How Third Grade Arithmetic Can Sink Your Software Architecture


Do you really understand single points of failure?

A Single Point of Failure (SPOF) will cause an entire system to fail, even if it’s the only broken component. The Power of Multiplying By Zero is a mental model we can use to better understand SPOFs. Consider these two expressions:

865309 x 42 x 1984 x 221 x 0

865309 + 42 + 1984 + 221 + 0

Assuming you have beyond a third-grade education (or your country’s equivalent), the second expression may take you a moment, but the first expression should evaluate itself.

The answer is ZERO.

No matter how large the remaining numbers are, only one multiplication by zero wipes everything out. This is no different than saying, “a chain is only as strong as its weakest link.” We call these Multiplicative Systems.

Distributed systems give us another example. We know the maximum theoretical availability of a node is the product of its collaborating nodes’ availabilities. Four nines (99.99%) of availability is a pretty decent goal. But these collaborating nodes compose a multiplicative system:

99.99% x 99.99% = 99.98%

Even if both collaborators meet their availability targets, our node can only hope to achieve three nines (99.9%) at best!

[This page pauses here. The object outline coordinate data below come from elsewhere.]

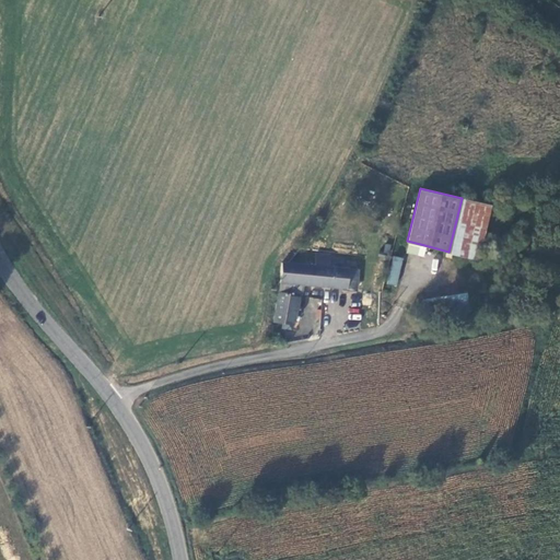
[(488,206),(462,198),(448,252),(475,258),(488,206)]
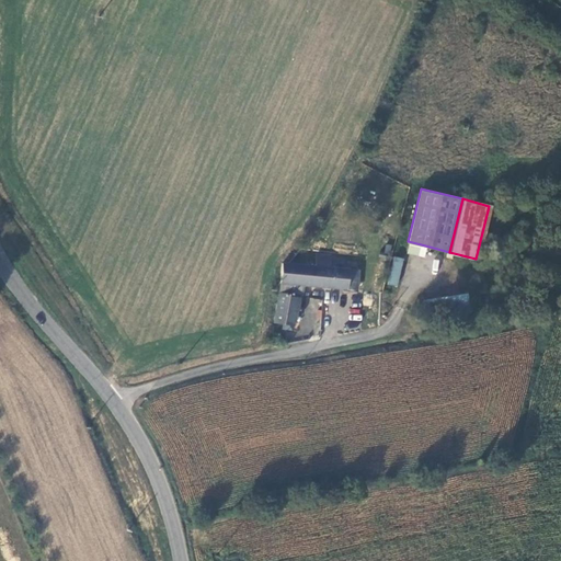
[(425,245),(408,241),(405,249),(423,253),(425,245)]
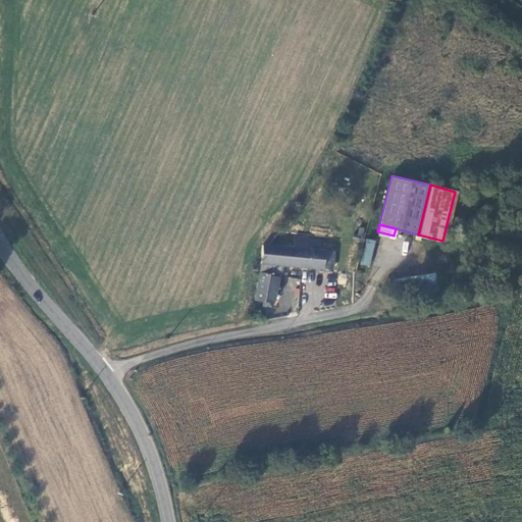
[(291,247),(262,245),(260,264),(280,266),(329,270),(329,262),(330,251),(322,250),(305,248),(305,236),(293,235),(291,247)]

Consider these examples of real-world systems defeated by the Power of Multiplying By Zero:

  • On Christmas Eve 2012, the viewing experience of multiple Netflix customers was multiplied by zero. Their devices were unable to contact load balancers wiped out by a maintenance script executed by accident.
  • In February 2017, multiple sites including Quora, Trello, and IFTTT, were multiplied by zero due to a massive AWS Simple Storage Service (S3) failure triggered by a single typo. S3 had historically been so stable most engineers never considered failure a possibility.
  • Also in 2017, the data privacy of 143 million Equifax customers was multiplied by zero due to dozens of services containing an unpatched version of Apache Struts. The vulnerable services allowed attackers to execute arbitrary commands on Equifax’s servers.

As you can see, multiplicative systems aren’t just theoretical. So as you design your next system, continually ask yourself: “What would happen if we multiplied this component by zero?”